**What is required:** Set down, word for word, the part of the Ubuntu DNS how-to that opens with the words containing "And it will" and closes with "from overwriting it.".

[[ Selected extract, beginning ]]

+++
title = "HOWTO: Breaking and fixing DNS - Understanding modern DNS on Ubuntu."
author = ["George M Jones"]
publishDate = 2020-05-10
lastmod = 2023-12-06T05:46:45-05:00
tags = ["DNS", "Ubuntu", "HOWTO", "Linux", "systemd"]
categories = ["blog"]
draft = false
+++

One dark and stormy night I broke my DNS.   I decided to move
beyond `/etc/resolv.conf` and see what demons (daemons?) were
lurking under the hood.  "Its complicated."  This is the story of
understanding, debugging and fixing it.

<!--more-->


## <span class="section-num">1</span> /etc/resolv.conf {#etc-resolv-dot-conf}

If you  look at `/etc/resolv.conf` on a Linux system today (Ubuntu
19.10) you will find something like:

```text
# Dynamic resolv.conf(5) file for glibc resolver(3) generated by resolvconf(8)
#     DO NOT EDIT THIS FILE BY HAND -- YOUR CHANGES WILL BE OVERWRITTEN
# 127.0.0.53 is the systemd-resolved stub resolver.
# run "systemd-resolve --status" to see details about the actual nameservers.

nameserver 127.0.0.1
search lan
```

But the file seems to change.  I've seen it without most of the
verbiage above.  I've seen the file contain both 127.0.0.1 and
127.0.0.53.  Confusing.  systemd?


## <span class="section-num">2</span> You _can_ edit `/etc/resolv.conf` {#you-can-edit-etc-resolv-dot-conf}

First let me say that despite the dire warnings below, you **can**
edit `/etc/resolv.conf`, e.g. to make it look like

```text
# Generated by NetworkManager
search lan
nameserver 9.9.9.9
```

And it will work until NetworkManager chooses to overwrite the
file.  Not sure if `sudo chmod 444 /etc/resolv.conf` be enough to
keep NetworkManager from overwriting it.

[[ Selected extract, end ]]
[[ Exercise data, beginning ]]

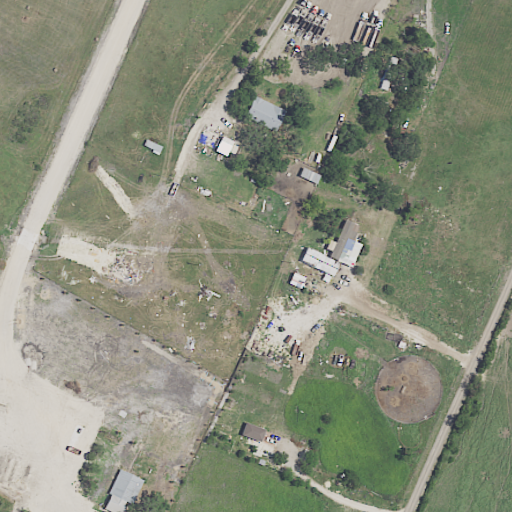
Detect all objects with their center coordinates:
road: (429, 37)
road: (254, 57)
building: (261, 114)
building: (264, 114)
building: (213, 142)
building: (308, 176)
building: (334, 251)
road: (46, 265)
building: (123, 272)
road: (415, 330)
road: (466, 408)
building: (253, 438)
road: (324, 491)
building: (117, 492)
building: (121, 492)
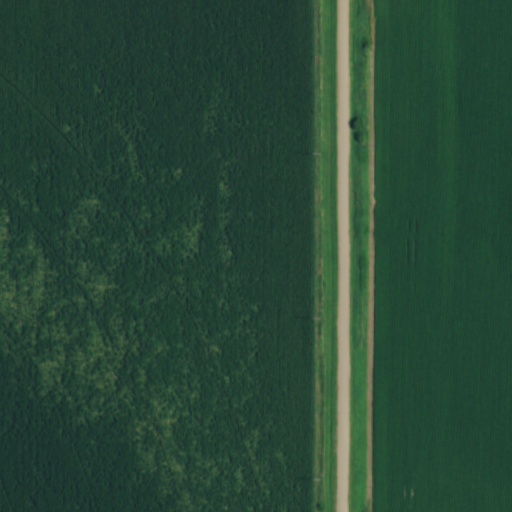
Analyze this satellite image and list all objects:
road: (342, 256)
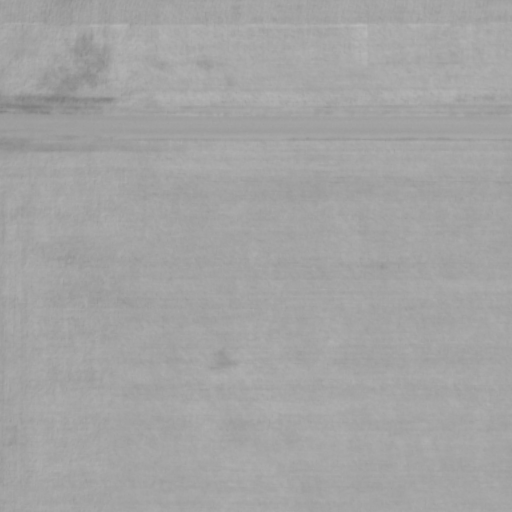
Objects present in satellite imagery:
crop: (257, 53)
road: (255, 124)
crop: (256, 326)
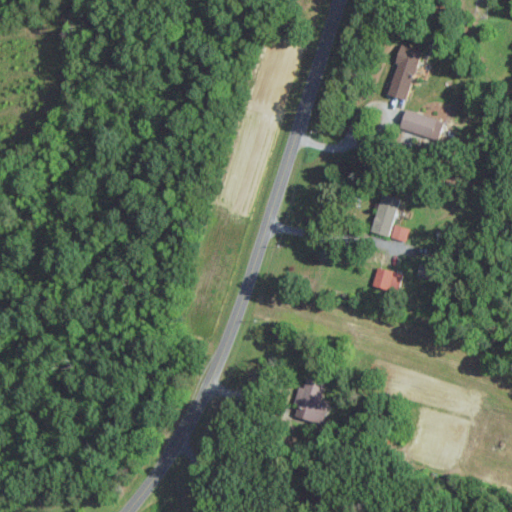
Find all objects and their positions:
building: (406, 71)
building: (420, 122)
road: (377, 129)
building: (386, 214)
road: (340, 229)
building: (400, 232)
road: (250, 265)
building: (427, 269)
building: (388, 279)
building: (311, 401)
road: (197, 471)
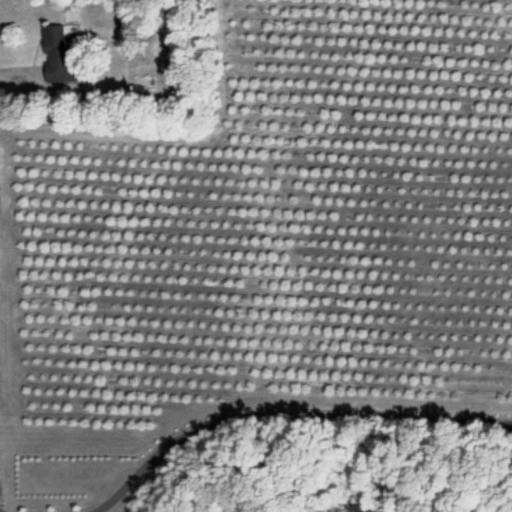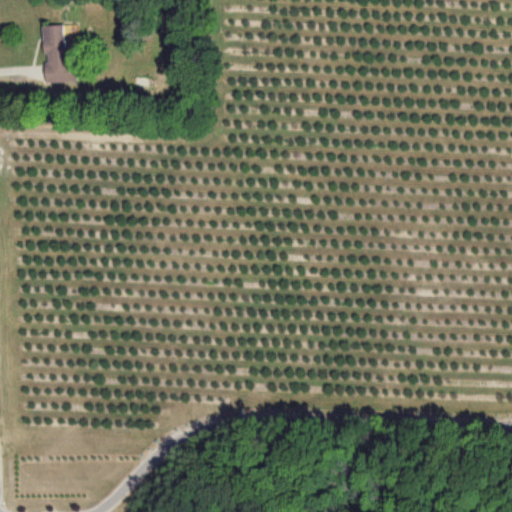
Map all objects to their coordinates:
building: (59, 59)
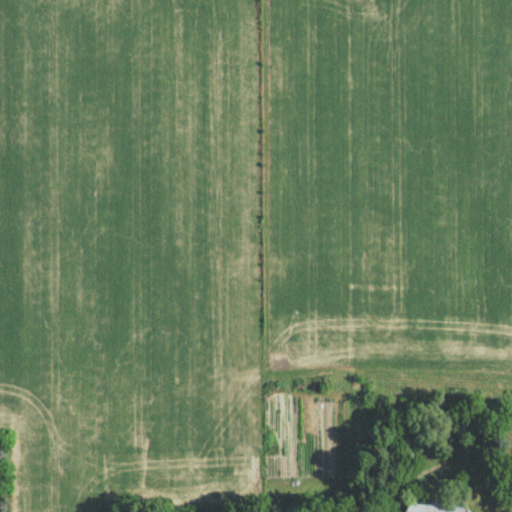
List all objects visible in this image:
building: (434, 505)
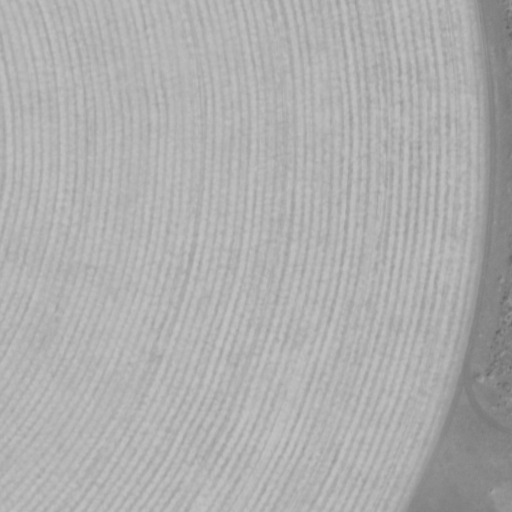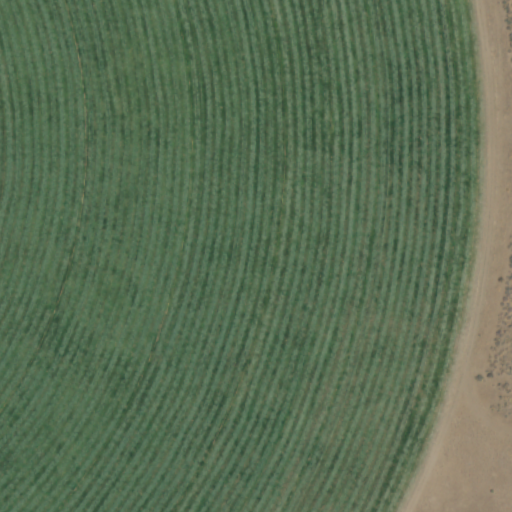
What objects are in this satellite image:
crop: (226, 249)
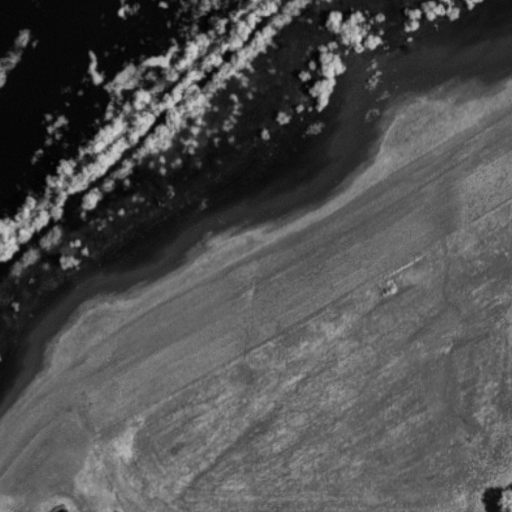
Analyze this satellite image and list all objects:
building: (68, 510)
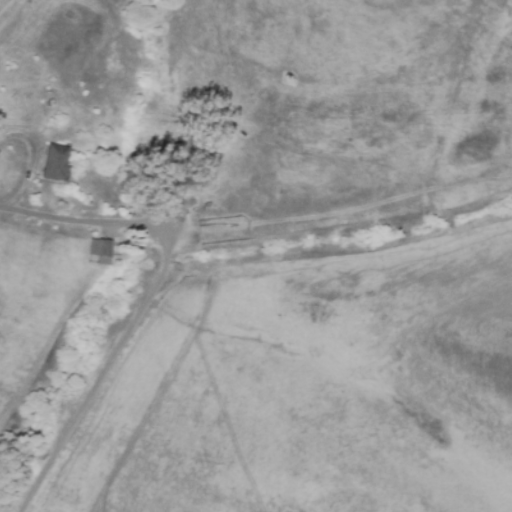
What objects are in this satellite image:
road: (2, 2)
park: (10, 12)
building: (179, 150)
road: (32, 161)
building: (53, 162)
building: (53, 163)
road: (55, 216)
building: (103, 248)
building: (97, 252)
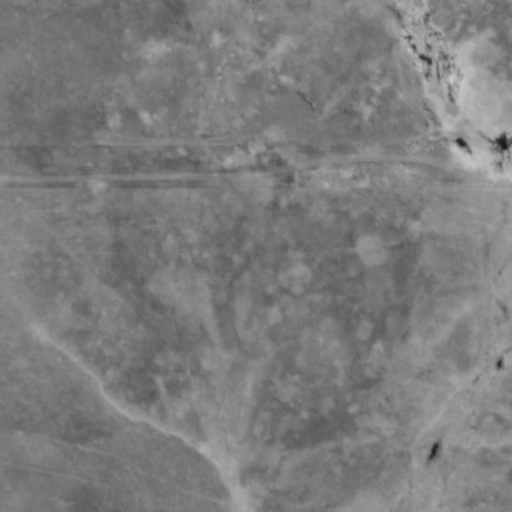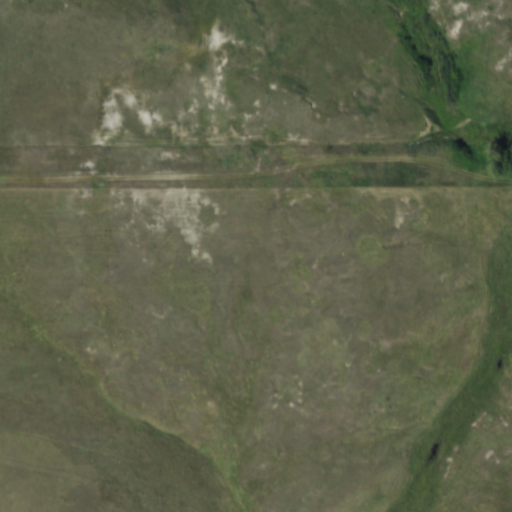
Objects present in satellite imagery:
road: (124, 177)
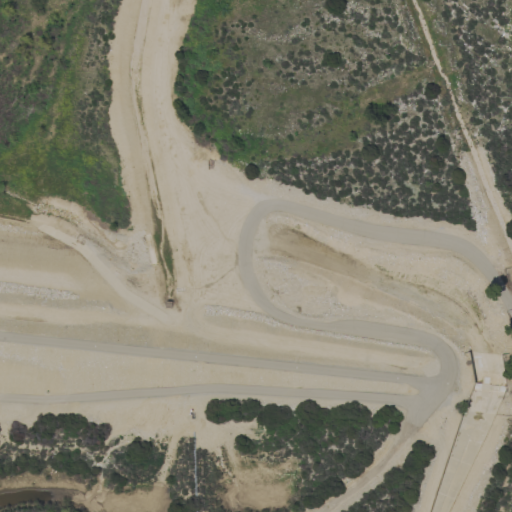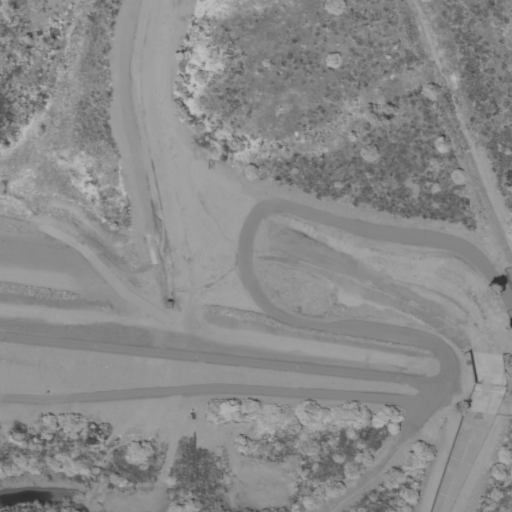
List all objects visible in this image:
road: (242, 250)
dam: (218, 359)
road: (217, 387)
road: (359, 495)
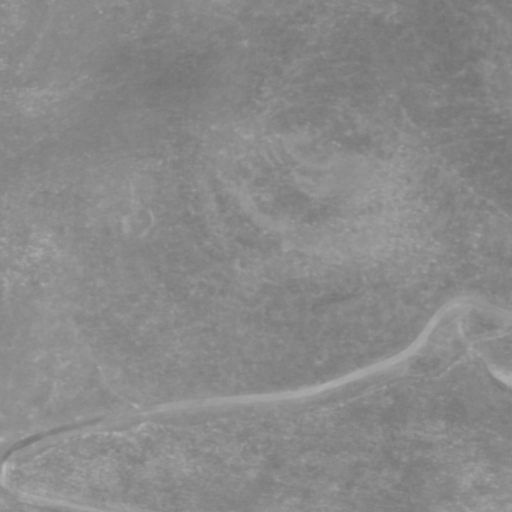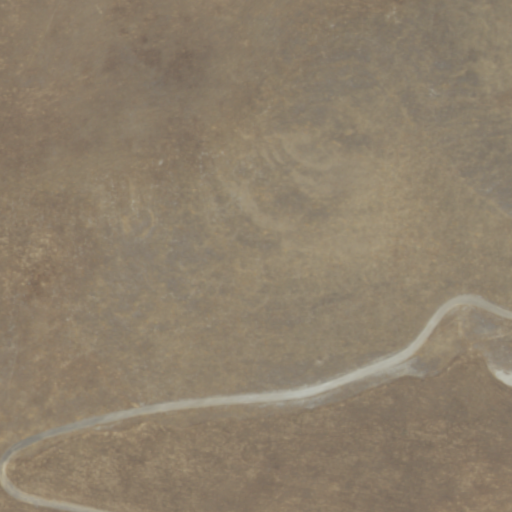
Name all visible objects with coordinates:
road: (248, 490)
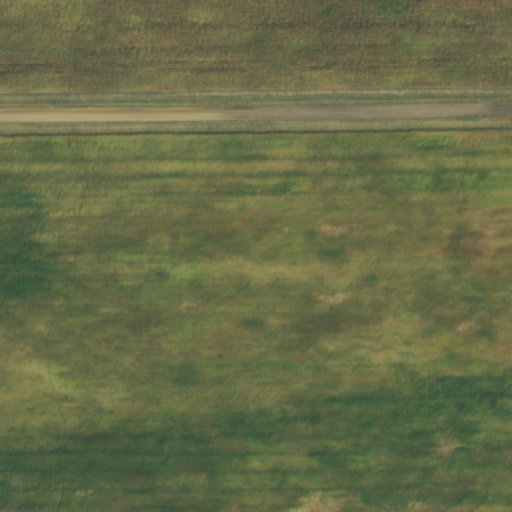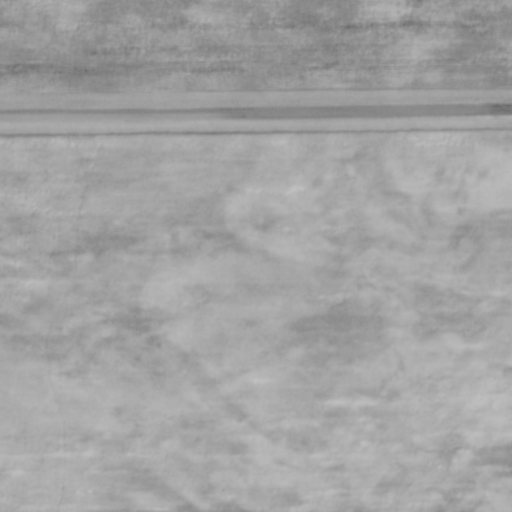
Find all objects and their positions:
road: (256, 109)
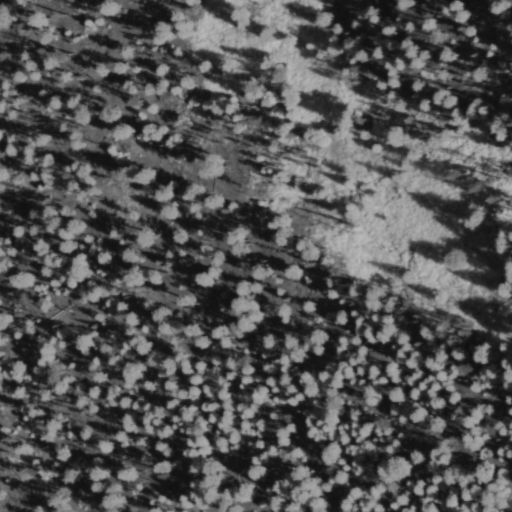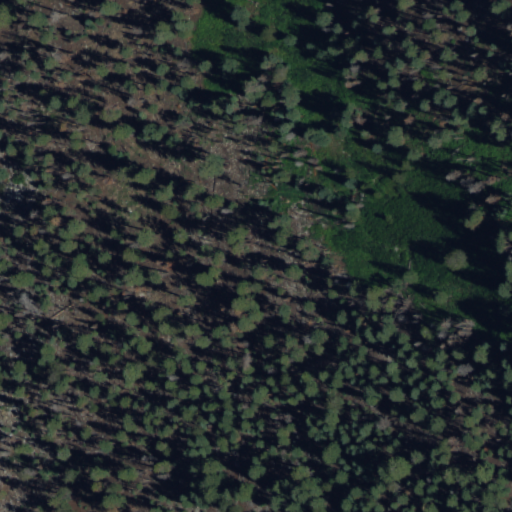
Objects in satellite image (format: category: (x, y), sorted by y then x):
road: (278, 190)
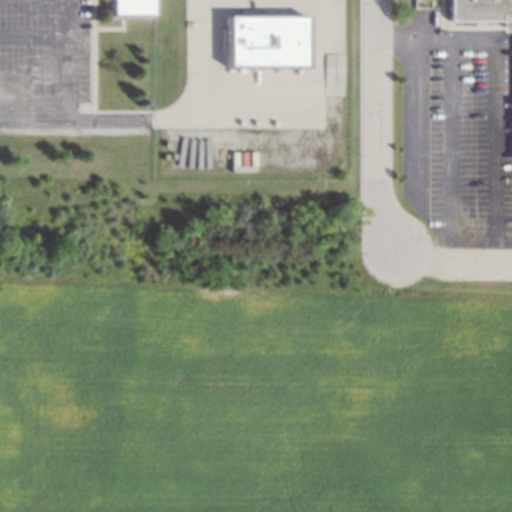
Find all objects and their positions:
road: (260, 2)
road: (315, 2)
building: (131, 9)
building: (479, 10)
building: (480, 10)
road: (462, 27)
road: (34, 36)
building: (265, 41)
building: (263, 43)
road: (315, 61)
road: (34, 79)
road: (196, 82)
road: (68, 94)
road: (109, 121)
road: (375, 126)
road: (488, 220)
crop: (253, 398)
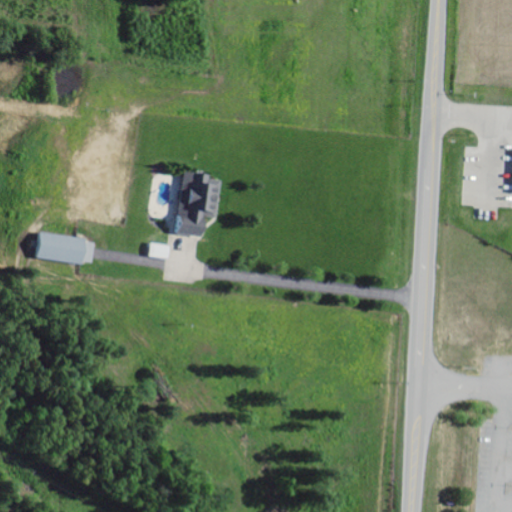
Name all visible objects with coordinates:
building: (198, 203)
building: (67, 249)
building: (160, 252)
road: (426, 256)
road: (212, 277)
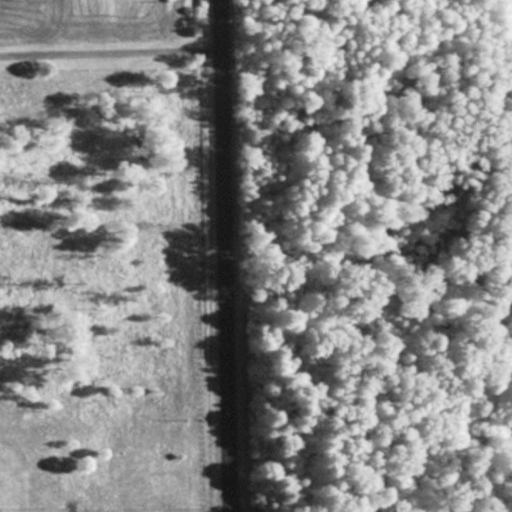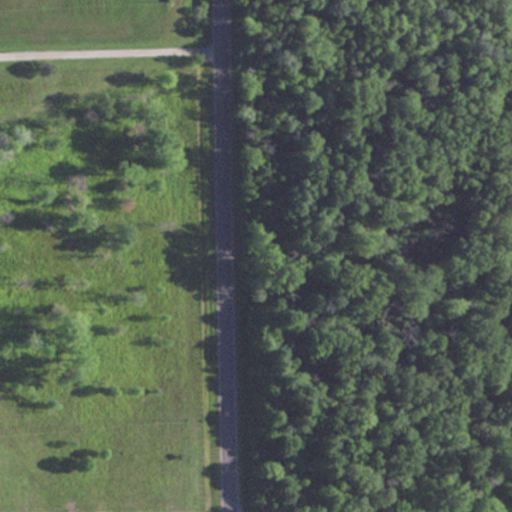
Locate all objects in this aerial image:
road: (111, 51)
road: (226, 255)
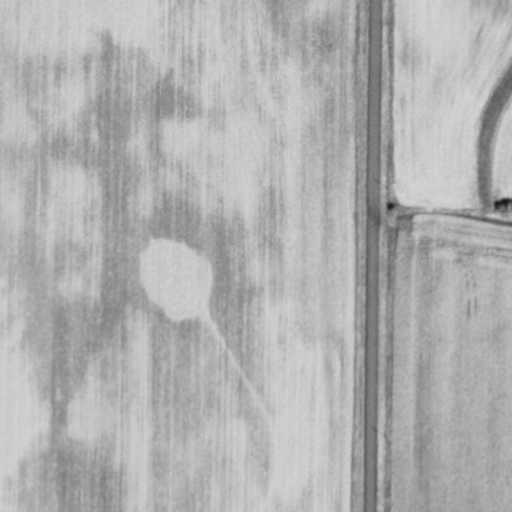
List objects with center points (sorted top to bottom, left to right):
road: (370, 256)
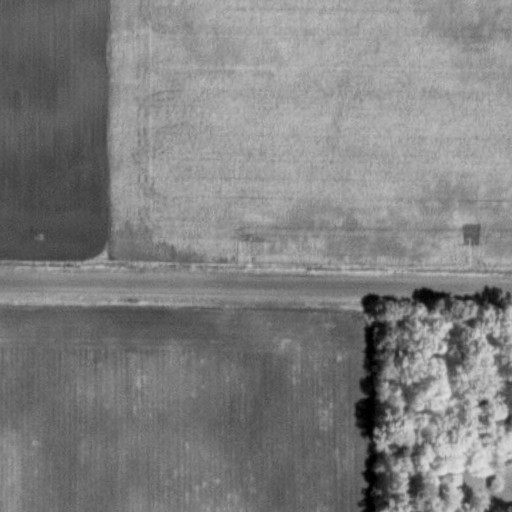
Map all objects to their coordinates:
road: (256, 287)
building: (457, 479)
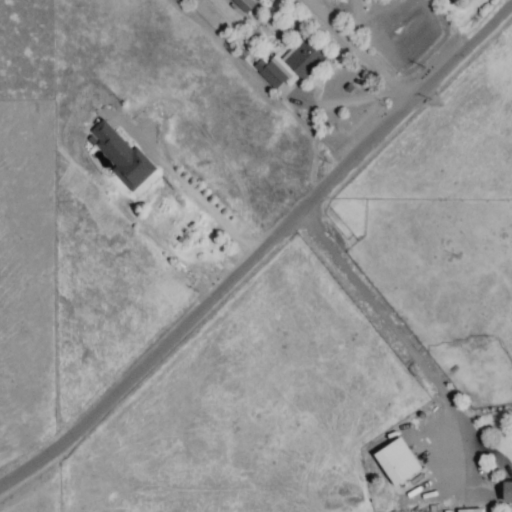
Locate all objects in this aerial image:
building: (243, 5)
road: (363, 50)
building: (304, 61)
building: (268, 73)
building: (117, 154)
road: (261, 252)
road: (406, 349)
building: (507, 489)
building: (506, 494)
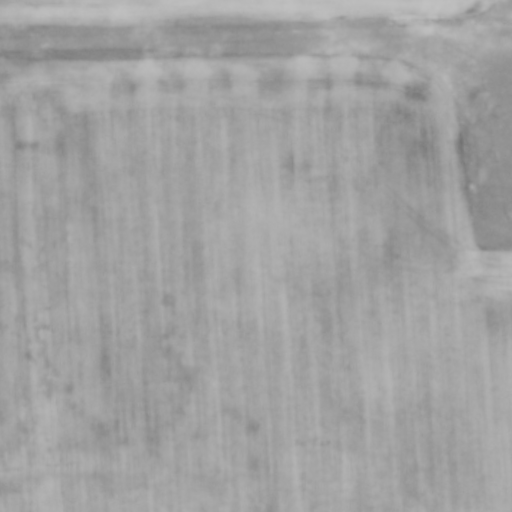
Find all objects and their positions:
road: (319, 39)
road: (307, 271)
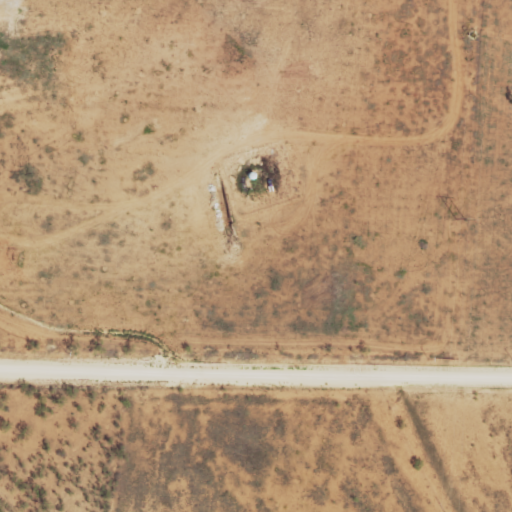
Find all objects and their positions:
power tower: (459, 219)
road: (256, 367)
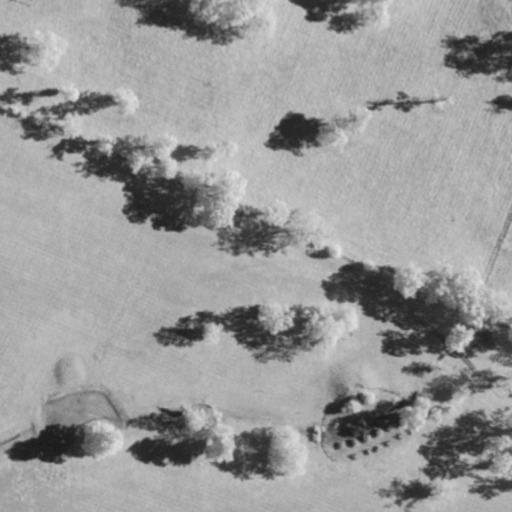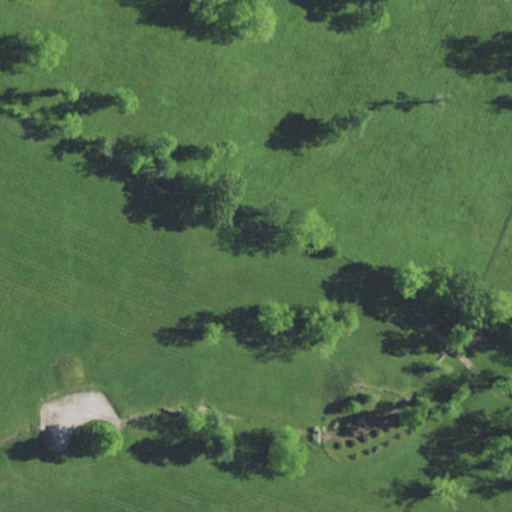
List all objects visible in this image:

[[ Exercise data, end ]]

**Result:**
And it will work until NetworkManager chooses to overwrite the
file.  Not sure if `sudo chmod 444 /etc/resolv.conf` be enough to
keep NetworkManager from overwriting it.